Wei Wei, a Chinese teacher for grades one through five at John Eaton Elementary School in Washington, D.C. told reporters that the students’ parents all hope that the school can continue providing Chinese classes. Many of the other teachers at the school felt the same way because they feel that Chinese will be an important communication tool as China’s economy continues to rapidly develop.
One of the mothers of Wei Wei’s students told our reporter that there are not many schools that offer Chinese courses. She and her husband spent a lot of time before finding an elementary school that offered Chinese. The mother and a number of other parents all claimed that their children loved studying Chinese and praised Wei Wei for her exceptional teaching skill. The parents all expressed their desire that such courses would continue in the future.
The director of the Confucius Institute at George Mason University said that he hopes that the new regulations were not out of a political consideration. After all, it was Obama who proposed the 100,000 Strong Initiative that encouraged American students to study Chinese in China.
The director of the Confucius Institute headquarters pointed out that the 100,000 Strong Initiative was a main component of the Humanities Exchange Mechanism agreed upon by China and the U.S. and was strongly supported by the Chinese government. In order to see that the initiative came to fruition, Hanban provided financial aid to over 10,000 American students and teachers to study in China. Now, it is the very teachers who helped recruit these Americans that the U.S. government has asked to leave by June 30!

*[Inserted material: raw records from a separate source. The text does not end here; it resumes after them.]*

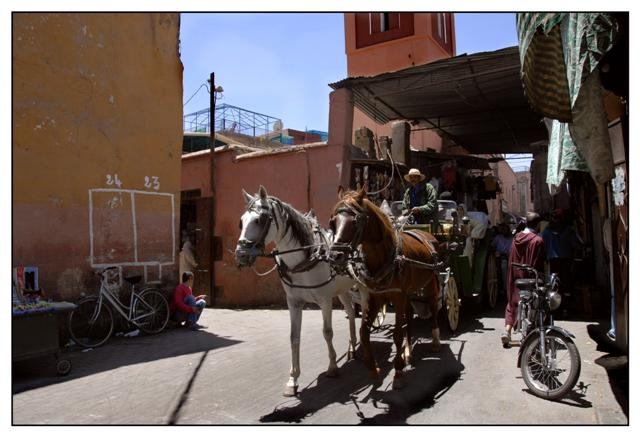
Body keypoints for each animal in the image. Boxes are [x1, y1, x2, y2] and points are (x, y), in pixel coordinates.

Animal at [235, 184, 358, 396]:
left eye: (259, 220)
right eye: (241, 222)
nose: (241, 254)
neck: (305, 258)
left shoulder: (325, 300)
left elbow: (327, 332)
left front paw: (332, 367)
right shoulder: (293, 302)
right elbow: (294, 337)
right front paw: (293, 379)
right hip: (343, 290)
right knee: (351, 313)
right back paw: (352, 346)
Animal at [328, 186, 442, 386]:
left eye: (355, 222)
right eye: (333, 222)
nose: (335, 257)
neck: (384, 257)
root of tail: (425, 233)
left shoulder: (397, 297)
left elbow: (397, 333)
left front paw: (398, 372)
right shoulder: (375, 298)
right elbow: (364, 332)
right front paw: (373, 368)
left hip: (431, 283)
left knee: (433, 306)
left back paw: (435, 341)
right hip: (409, 292)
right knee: (410, 316)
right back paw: (408, 352)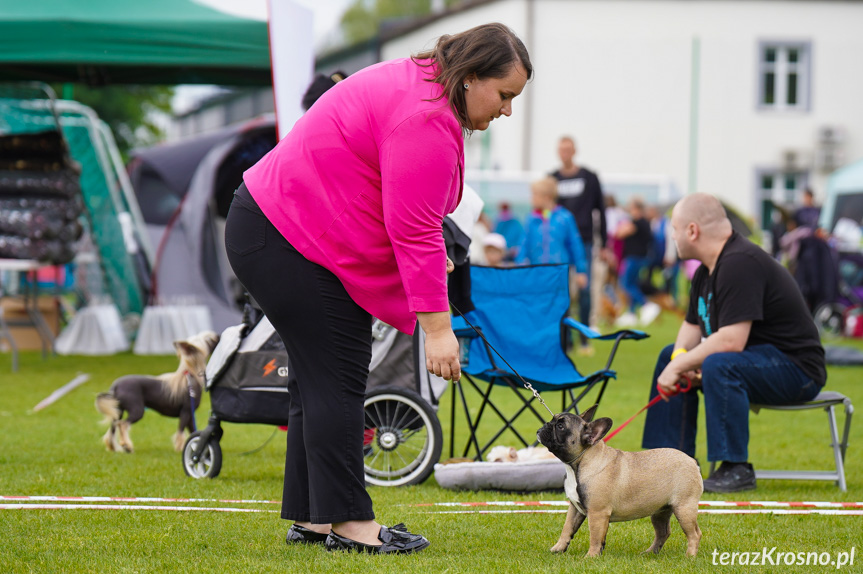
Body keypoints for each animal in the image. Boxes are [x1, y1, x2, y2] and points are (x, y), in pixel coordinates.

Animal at [536, 408, 704, 560]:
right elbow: (567, 528)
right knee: (663, 532)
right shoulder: (575, 508)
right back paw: (650, 553)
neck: (582, 461)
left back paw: (690, 556)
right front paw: (558, 548)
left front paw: (591, 557)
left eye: (560, 426)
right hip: (660, 511)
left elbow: (594, 536)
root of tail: (692, 462)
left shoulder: (597, 513)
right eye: (553, 419)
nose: (546, 425)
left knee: (694, 534)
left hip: (684, 508)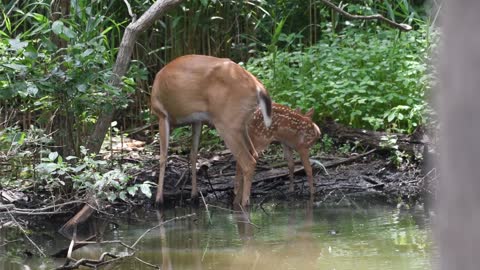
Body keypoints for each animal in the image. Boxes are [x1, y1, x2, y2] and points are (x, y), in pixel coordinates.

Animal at [151, 54, 270, 207]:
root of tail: (258, 86)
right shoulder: (197, 120)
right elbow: (193, 154)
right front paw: (194, 196)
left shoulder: (162, 115)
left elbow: (163, 157)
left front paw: (158, 200)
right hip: (241, 123)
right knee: (252, 154)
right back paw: (235, 201)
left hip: (227, 123)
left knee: (248, 162)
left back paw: (244, 204)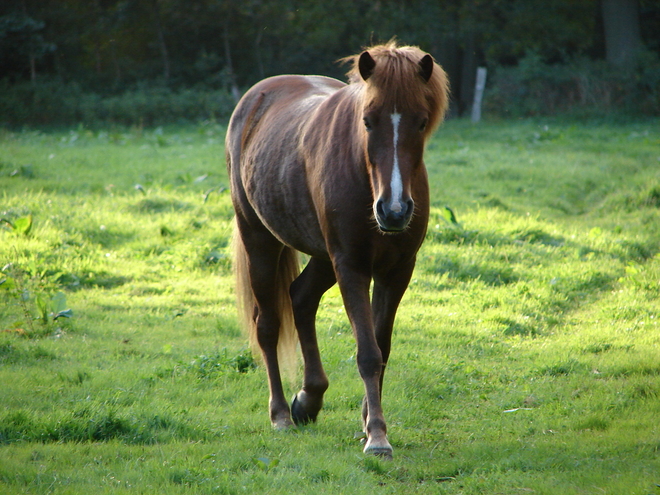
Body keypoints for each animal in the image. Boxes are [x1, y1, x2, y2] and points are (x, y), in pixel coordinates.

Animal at [226, 40, 448, 460]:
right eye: (368, 120)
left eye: (421, 121)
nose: (394, 210)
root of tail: (255, 98)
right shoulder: (351, 266)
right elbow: (368, 353)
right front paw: (377, 436)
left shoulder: (397, 270)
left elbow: (382, 347)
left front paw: (367, 421)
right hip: (260, 239)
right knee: (268, 324)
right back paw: (281, 414)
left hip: (322, 258)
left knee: (300, 297)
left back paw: (308, 400)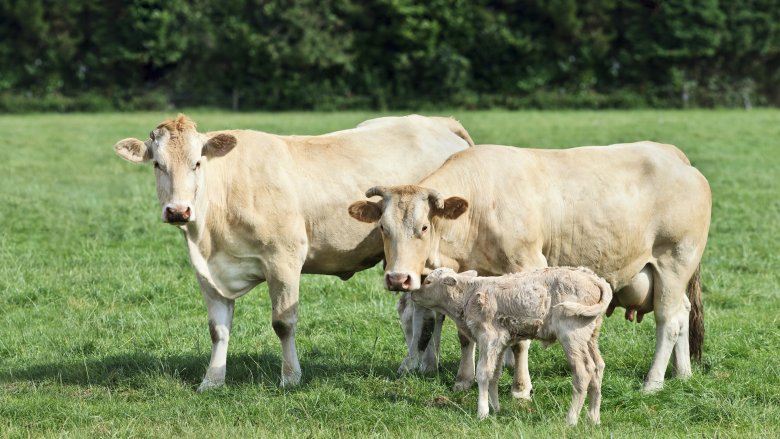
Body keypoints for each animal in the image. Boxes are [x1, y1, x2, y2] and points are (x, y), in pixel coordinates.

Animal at [112, 114, 472, 392]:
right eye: (157, 164)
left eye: (196, 163)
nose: (178, 210)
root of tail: (438, 122)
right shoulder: (208, 272)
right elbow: (218, 329)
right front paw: (212, 381)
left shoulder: (283, 259)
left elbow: (283, 323)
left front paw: (290, 377)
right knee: (417, 311)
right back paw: (420, 364)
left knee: (428, 313)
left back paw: (419, 364)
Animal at [350, 143, 716, 394]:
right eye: (383, 227)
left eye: (424, 227)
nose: (398, 278)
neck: (479, 207)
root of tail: (672, 154)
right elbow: (465, 335)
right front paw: (464, 380)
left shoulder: (527, 268)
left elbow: (521, 341)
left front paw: (520, 387)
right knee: (683, 312)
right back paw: (682, 373)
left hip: (674, 261)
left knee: (669, 322)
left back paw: (653, 382)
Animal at [418, 266, 612, 424]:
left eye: (428, 281)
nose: (413, 294)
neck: (469, 295)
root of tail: (593, 278)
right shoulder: (501, 341)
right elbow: (495, 374)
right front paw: (495, 409)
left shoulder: (488, 337)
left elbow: (483, 373)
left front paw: (482, 412)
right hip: (590, 336)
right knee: (598, 367)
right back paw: (593, 419)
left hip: (572, 334)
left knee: (583, 371)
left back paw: (571, 420)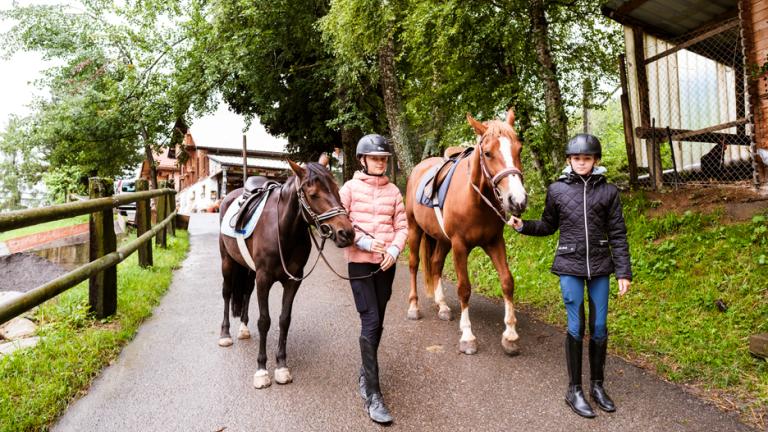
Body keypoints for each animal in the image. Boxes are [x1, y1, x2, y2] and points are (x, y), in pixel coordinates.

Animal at [216, 161, 354, 388]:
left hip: (249, 269)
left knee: (246, 292)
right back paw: (225, 334)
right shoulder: (264, 278)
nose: (347, 233)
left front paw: (281, 366)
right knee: (227, 293)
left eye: (337, 190)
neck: (282, 229)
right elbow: (264, 321)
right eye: (313, 194)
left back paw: (243, 328)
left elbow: (284, 320)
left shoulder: (293, 280)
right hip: (227, 262)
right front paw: (262, 370)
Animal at [402, 109, 528, 356]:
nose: (517, 200)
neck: (476, 199)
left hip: (442, 239)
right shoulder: (460, 245)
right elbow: (464, 289)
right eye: (487, 153)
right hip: (414, 229)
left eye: (519, 149)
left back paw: (442, 306)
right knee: (414, 264)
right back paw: (413, 307)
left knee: (436, 263)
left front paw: (510, 335)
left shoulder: (494, 242)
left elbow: (507, 281)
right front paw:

Our reporter learned that the State Department directive was met with disgust from many American university presidents who felt that such an act was interfering with the sovereignty of the schools’ teachers. Many are now in the process of contacting and trying to work out a deal with the State Department. In the face of such reactions, State Department officials are planning to meet with school officials from the University of Maryland and Confucius Institute on May 23.